Home Linux Software Templates Guides

TensorFlow

TensorFlow is an open-source software library designed for high performance, scalable numerical computation, placing a particular emphasis on machine learning and deep neural networks. These pages provide a brief introduction to the use of TensorFlow through a series of increasingly complex examples.

The source code is available on GitHub, and additional resources for working with TensorFlow are available on the API Documentation and Youtube Channel.

All of the TensorFlow examples below are also available on GitHub.

TensorFlow icon

Icon from Wikimedia Commons

Structuring Code

For simple models like the ones presented above, a straight-forward imperative coding style is adequate. As models become more complex, however, it is better to define a dedicated class to represent the model in terms of attributes and methods.

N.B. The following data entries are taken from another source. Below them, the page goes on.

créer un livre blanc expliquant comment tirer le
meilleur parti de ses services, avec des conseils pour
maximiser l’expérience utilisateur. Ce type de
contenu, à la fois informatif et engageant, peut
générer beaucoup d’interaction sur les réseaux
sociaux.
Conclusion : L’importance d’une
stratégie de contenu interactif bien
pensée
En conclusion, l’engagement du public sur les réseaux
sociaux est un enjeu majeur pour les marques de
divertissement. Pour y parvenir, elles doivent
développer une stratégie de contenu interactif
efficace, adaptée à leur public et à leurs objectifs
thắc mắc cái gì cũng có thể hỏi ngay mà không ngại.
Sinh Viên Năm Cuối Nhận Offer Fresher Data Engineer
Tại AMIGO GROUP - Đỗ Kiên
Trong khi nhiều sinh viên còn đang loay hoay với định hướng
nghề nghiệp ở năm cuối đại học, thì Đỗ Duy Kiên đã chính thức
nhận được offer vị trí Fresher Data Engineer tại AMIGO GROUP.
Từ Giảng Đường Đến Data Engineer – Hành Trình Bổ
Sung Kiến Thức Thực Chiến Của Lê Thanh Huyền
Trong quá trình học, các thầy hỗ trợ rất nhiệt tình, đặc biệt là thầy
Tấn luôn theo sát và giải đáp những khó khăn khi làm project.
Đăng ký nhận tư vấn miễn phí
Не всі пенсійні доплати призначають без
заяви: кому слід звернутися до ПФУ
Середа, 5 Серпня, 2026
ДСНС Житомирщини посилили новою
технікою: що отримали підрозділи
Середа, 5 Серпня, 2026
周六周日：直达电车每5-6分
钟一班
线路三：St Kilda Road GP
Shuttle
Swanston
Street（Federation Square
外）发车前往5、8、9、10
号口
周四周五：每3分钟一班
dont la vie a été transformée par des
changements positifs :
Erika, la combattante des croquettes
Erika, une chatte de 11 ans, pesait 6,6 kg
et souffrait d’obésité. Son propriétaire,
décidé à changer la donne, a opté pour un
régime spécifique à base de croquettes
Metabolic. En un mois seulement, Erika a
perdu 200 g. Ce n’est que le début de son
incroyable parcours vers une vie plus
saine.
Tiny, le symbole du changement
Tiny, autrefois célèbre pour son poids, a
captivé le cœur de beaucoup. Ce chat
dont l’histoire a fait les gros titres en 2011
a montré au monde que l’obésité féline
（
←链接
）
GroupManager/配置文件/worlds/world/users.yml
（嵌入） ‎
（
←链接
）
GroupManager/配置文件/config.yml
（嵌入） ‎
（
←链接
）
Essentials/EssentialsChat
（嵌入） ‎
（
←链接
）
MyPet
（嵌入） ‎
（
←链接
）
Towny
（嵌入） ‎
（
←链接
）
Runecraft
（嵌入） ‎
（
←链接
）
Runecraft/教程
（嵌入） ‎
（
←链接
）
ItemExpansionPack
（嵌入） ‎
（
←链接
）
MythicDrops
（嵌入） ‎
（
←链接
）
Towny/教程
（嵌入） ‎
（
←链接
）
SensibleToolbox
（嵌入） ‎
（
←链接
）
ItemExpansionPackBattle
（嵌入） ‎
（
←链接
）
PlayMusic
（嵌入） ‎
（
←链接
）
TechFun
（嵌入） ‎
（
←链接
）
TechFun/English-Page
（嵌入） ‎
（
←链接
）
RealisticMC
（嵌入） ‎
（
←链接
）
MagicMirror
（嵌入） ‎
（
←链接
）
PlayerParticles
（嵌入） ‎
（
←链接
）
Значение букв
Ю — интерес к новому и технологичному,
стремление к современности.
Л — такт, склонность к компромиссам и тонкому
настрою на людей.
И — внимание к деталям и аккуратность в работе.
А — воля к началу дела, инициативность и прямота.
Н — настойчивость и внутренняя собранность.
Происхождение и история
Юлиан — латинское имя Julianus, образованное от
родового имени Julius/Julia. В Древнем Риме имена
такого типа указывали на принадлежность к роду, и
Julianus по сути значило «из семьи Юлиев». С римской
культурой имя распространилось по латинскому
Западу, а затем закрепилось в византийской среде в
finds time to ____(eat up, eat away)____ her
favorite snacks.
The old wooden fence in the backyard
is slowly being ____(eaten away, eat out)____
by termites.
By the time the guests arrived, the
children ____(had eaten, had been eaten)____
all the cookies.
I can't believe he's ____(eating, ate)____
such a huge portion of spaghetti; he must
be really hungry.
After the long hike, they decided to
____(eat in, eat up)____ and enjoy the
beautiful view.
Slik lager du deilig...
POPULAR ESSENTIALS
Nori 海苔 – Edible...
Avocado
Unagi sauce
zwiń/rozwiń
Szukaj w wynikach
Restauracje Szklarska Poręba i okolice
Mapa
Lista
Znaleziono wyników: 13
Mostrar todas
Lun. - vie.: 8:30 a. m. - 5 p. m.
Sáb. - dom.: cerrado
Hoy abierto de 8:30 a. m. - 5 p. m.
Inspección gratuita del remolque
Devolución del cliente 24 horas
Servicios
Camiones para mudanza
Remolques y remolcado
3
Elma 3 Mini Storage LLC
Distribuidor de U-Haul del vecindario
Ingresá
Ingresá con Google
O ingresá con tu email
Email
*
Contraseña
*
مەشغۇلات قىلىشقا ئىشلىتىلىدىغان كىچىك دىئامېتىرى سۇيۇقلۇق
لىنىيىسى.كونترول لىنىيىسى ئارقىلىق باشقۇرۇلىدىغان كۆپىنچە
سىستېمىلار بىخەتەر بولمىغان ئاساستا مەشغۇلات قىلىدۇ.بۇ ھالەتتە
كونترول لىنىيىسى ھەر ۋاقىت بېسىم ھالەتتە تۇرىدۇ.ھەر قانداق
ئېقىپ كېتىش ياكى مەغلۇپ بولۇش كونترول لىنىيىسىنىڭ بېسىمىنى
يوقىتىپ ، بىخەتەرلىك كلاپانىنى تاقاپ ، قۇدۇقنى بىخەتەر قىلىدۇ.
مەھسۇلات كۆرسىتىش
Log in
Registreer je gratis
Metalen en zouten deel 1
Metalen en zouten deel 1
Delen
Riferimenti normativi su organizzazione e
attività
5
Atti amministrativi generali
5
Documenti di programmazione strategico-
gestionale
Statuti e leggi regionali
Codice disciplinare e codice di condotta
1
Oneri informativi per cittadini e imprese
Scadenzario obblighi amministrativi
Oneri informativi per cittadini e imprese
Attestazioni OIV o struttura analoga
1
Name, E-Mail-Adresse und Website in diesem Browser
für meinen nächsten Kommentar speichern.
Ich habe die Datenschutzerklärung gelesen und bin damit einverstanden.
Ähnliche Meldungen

  Hide Code     View on GitHub

Monitored Training Sessions

It is also helpful to save checkpoints and log files to monitor the progress of the training process. This can be done using the built-in tf.train.MonitoredTrainingSession and tf.summary.FileWriter functions. An example implementation of a monitored training session is provided below:

  Show Code     View on GitHub

The above code stores checkpoints in the directory ./Model/Checkpoints/ which are used to restore the trained model parameters after training. These checkpoints can also be used to resume where the training last left off in the event that the training process is interrupted (this is done automatically when the code above is called and previous checkpoints exist in the checkpoints folder). In addition, log files with summaries of the loss at each step are stored in the ./Model/logs/ directory.

The summary data can be visualized using TensorBoard by issuing the command:

$ tensorboard --logdir Model/logs

and navigating to localhost:6006 in a web browser (if localhost is not set, you may consider trying 127.0.0.1:6006). After training the model defined above, the TensorBoard summaries and graph should appear roughly as follows:

Screenshot of TensorBoard summaries

Screenshot of TensorBoard graph

Early Stopping

Looking at the TensorBoard loss plot from the previous section, we see that the performance of the network effectively levels off less than halfway through the training process. Moreover, we note that some erratic behavior occurs after the peek performance is reached (i.e. the spikes which occur late in the training process). For this reason it is often helpful to specify a performance tolerance beforehand and to stop/save the model once this performance level has been reached.

This implementation technique, which is referred to as early stopping, can be executed in TensorFlow by periodically checking the performance of the model at regular intervals throughout the training process. Periodic checks like this can be made using hooks passed to the monitored training session instance. Below is an example implementation of the previous model with early stopping enforced:

  Show Code     View on GitHub

Since we will be evaluating the neural network on different input tensors for training and early stopping checks, it is convenient to define the network as a function which allows us to specify the desired input. To make sure the same network parameters are used for both evaluations (and that the network is not duplicated in the graph) we must set reuse=True when the network is called a second time during the build_model routine. The individual network layers must also be assigned distinct names (e.g. dense_1) so that the appropriate weights and biases are restored to the correct layers.

Note: In this artificial example, the large spikes in the loss function are due to the existence of outliers in the dataset (since we have used np.random.normal instead of np.random.uniform). In practice, however, it is almost inevitable that outliers will exist in the training dataset, and the early stopping technique along with learning rate decay help to mitigate their effect on the overall training process.

TensorBoard graph for Early_Stopping loss

Validation and Regularization

In order to more accurately assess the performance of a network, a dedicated validation dataset should be used during the training process.

  Show Code     View on GitHub

Lorem ipsum dolor sit amet, consectetur adipisicing elit, sed do eiusmod tempor incididunt ut labore et dolore magna aliqua. Ut enim ad minim veniam, quis nostrud exercitation ullamco laboris nisi ut aliquip ex ea commodo consequat. Lorem ipsum dolor sit amet, consectetur adipisicing elit, sed do eiusmod tempor incididunt ut labore et dolore magna aliqua. Ut enim ad minim veniam, quis nostrud exercitation ullamco laboris nisi ut aliquip ex ea commodo consequat.

TensorBoard graph for loss on training and validation dataset

Freezing Models

Lorem ipsum dolor sit amet, consectetur adipisicing elit, sed do eiusmod tempor incididunt ut labore et dolore magna aliqua. Ut enim ad minim veniam, quis nostrud exercitation ullamco laboris nisi ut aliquip ex ea commodo consequat. Lorem ipsum dolor sit amet, consectetur adipisicing elit, sed do eiusmod tempor incididunt ut labore et dolore magna aliqua. Ut enim ad minim veniam, quis nostrud exercitation ullamco laboris nisi ut aliquip ex ea commodo consequat.